Bei der Tour de Luxembourg dabei

Vor der Schlussetappe lag er auf Platz 20, 1:13 Minuten hinter dem Führenden Grégoire. Doch Wenzel gab nicht auf und schaffte erneut den Sprung in die Ausreißergruppe. „Am Anfang musste ich erst die Beine wiederfinden. In der Gruppe wollte ich dann die Etappe anpeilen, nicht mehr die Gesamtwertung. Es hätte fast geklappt. Groupama-FDJ (mit dem Gesamtführenden Grégoire) war daran interessiert, dass die Ausreißer durchkommen. Dann würden die Bonussekunden im Ziel an die Ausreißer gehen.“ Am Ende gewann Kooij seine dritte Etappe im Sprint, Wenzel wurde 31. Die Rundfahrt gewann Grégoire, zwei Sekunden vor Evenepoel und vier Sekunden vor Alaphilippe.

Für Wenzel steht auf dem Papier am Ende „nur“ Rang 20 bei der Tour of Britain – doch sein couragierter Auftritt über sechs Tage sollte ihm Selbstvertrauen geben. Dass er auf dem Niveau der ProSeries konkurrenzfähig ist, hat er längst bewiesen: Im vergangenen Jahr wurde er Zehnter bei der Tour de Luxembourg, in diesem Jahr wieder Zehnter bei der Norwegen-Rundfahrt. Für Wenzel, der seit Montag wieder in Luxemburg ist, heißt es nun erst einmal regenerieren. Anschließend wird er sich im Training gezielt auf das Zeitfahren vorbereiten. „Bei der Tour de Luxembourg steht ein langes Zeitfahren (26,3 Kilometer rund um Niederanven) auf dem Programm“, sagt er. „Mein Ziel ist es, meinen zehnten Platz vom Vorjahr zu verbessern.“

In seiner ersten Saison bei der spanischen Mannschaft Kern Pharma genießt Wenzel das volle Vertrauen. Sowohl in Norwegen als auch in Großbritannien durfte er auf die Gesamtwertung fahren, und auch in Luxemburg wird er um eine vordere Platzierung kämpfen. Bei der Flèche Ardennaise (1.2) sorgte er Anfang Mai mit Platz drei bereits für sein bestes Saisonergebnis. „Ich bin sehr glücklich im Team. Die Atmosphäre ist hervorragend. Ich fahre fast zu viele Rennen (lacht) – aber das ist Jammern auf hohem Niveau.“ Auch bei der Katalonien-Rundfahrt, einem der wichtigsten Rennen im Kalender der Mannschaft, setzten die Verantwortlichen auf ihn. Dort sammelte er erstmals Erfahrungen bei einem WorldTour-Rennen.
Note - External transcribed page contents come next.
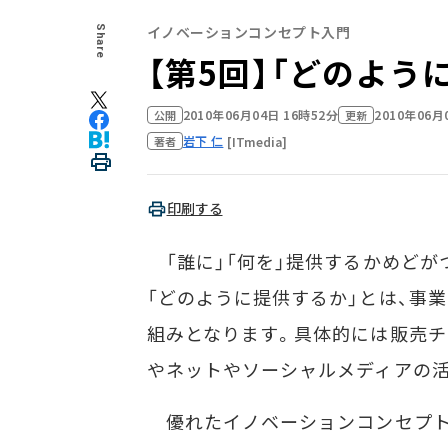
イノベーションコンセプト入門
Share
【第5回】「どのよ
2010年06月04日 16時52分
2010年06月
公開
更新
岩下 仁
[ITmedia]
著者
印刷する
「誰に」「何を」提供するかめどが
「どのように提供するか」とは、事
組みとなります。具体的には販売
やネットやソーシャルメディアの活
優れたイノベーションコンセプト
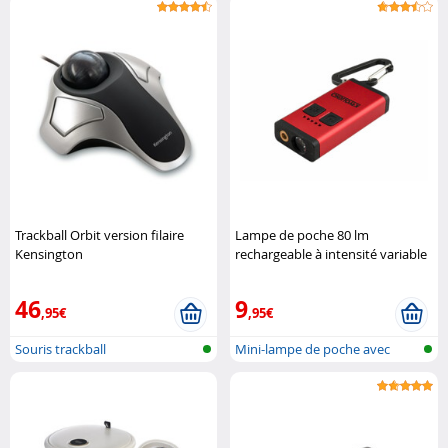
Trackball Orbit version filaire
Lampe de poche 80 lm
Kensington
rechargeable à intensité variable
avec pointeur laser KryoLights
46
9
,95€
,95€
Souris trackball
Mini-lampe de poche avec
pointeur l..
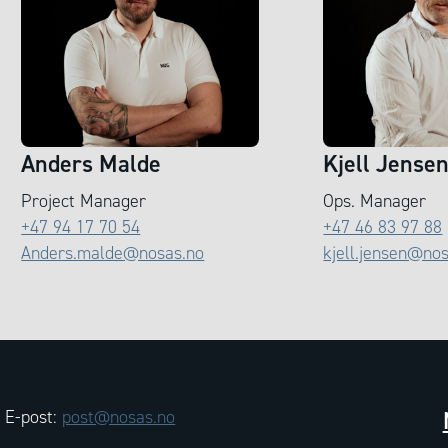
Anders Malde
Kjell Jense
Project Manager
Ops. Manager
+47 94 17 70 54
+47 46 83 97 88
Anders.malde@nosas.no
kjell.jensen@no
E-post:
post@nosas.no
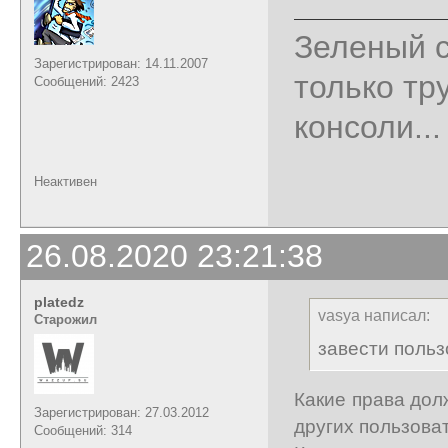
Зеленый с
Зарегистрирован: 14.11.2007
только тр
Сообщений: 2423
консоли...
Неактивен
26.08.2020 23:21:38
platedz
vasya написал:
Старожил
завести пользо
Какие права дол
Зарегистрирован: 27.03.2012
других пользова
Сообщений: 314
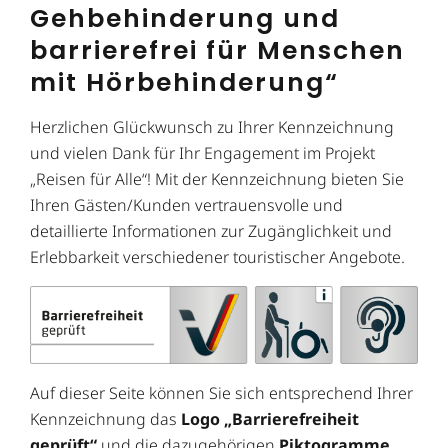
Gehbehinderung und
barrierefrei für Menschen
mit Hörbehinderung“
Herzlichen Glückwunsch zu Ihrer Kennzeichnung
und vielen Dank für Ihr Engagement im Projekt
„Reisen für Alle“! Mit der Kennzeichnung bieten Sie
Ihren Gästen/Kunden vertrauensvolle und
detaillierte Informationen zur Zugänglichkeit und
Erlebbarkeit verschiedener touristischer Angebote.
Auf dieser Seite können Sie sich entsprechend Ihrer
Kennzeichnung das
Logo „Barrierefreiheit
geprüft“
und die dazugehörigen
Piktogramme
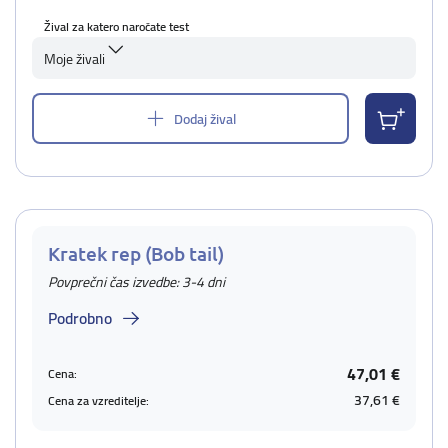
Žival za katero naročate test
Moje živali
Dodaj žival
Kratek rep (Bob tail)
Povprečni čas izvedbe: 3-4 dni
Podrobno
47,01 €
Cena:
37,61 €
Cena za vzreditelje:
Die Tour of Britain verlässt Wenzel also mit gemischten Gefühlen: Enttäuschung über verpasste Chancen, aber auch Stolz auf mutige Auftritte. Oder, wie er selbst sagt: „Eigentlich bin ich zufrieden – auch wenn es nicht immer so läuft, wie man es sich wünscht.“ Doch die nächste Chance, es besser zu machen, steht mit der Tour de Luxembourg (17.-21. September) schon vor der Tür.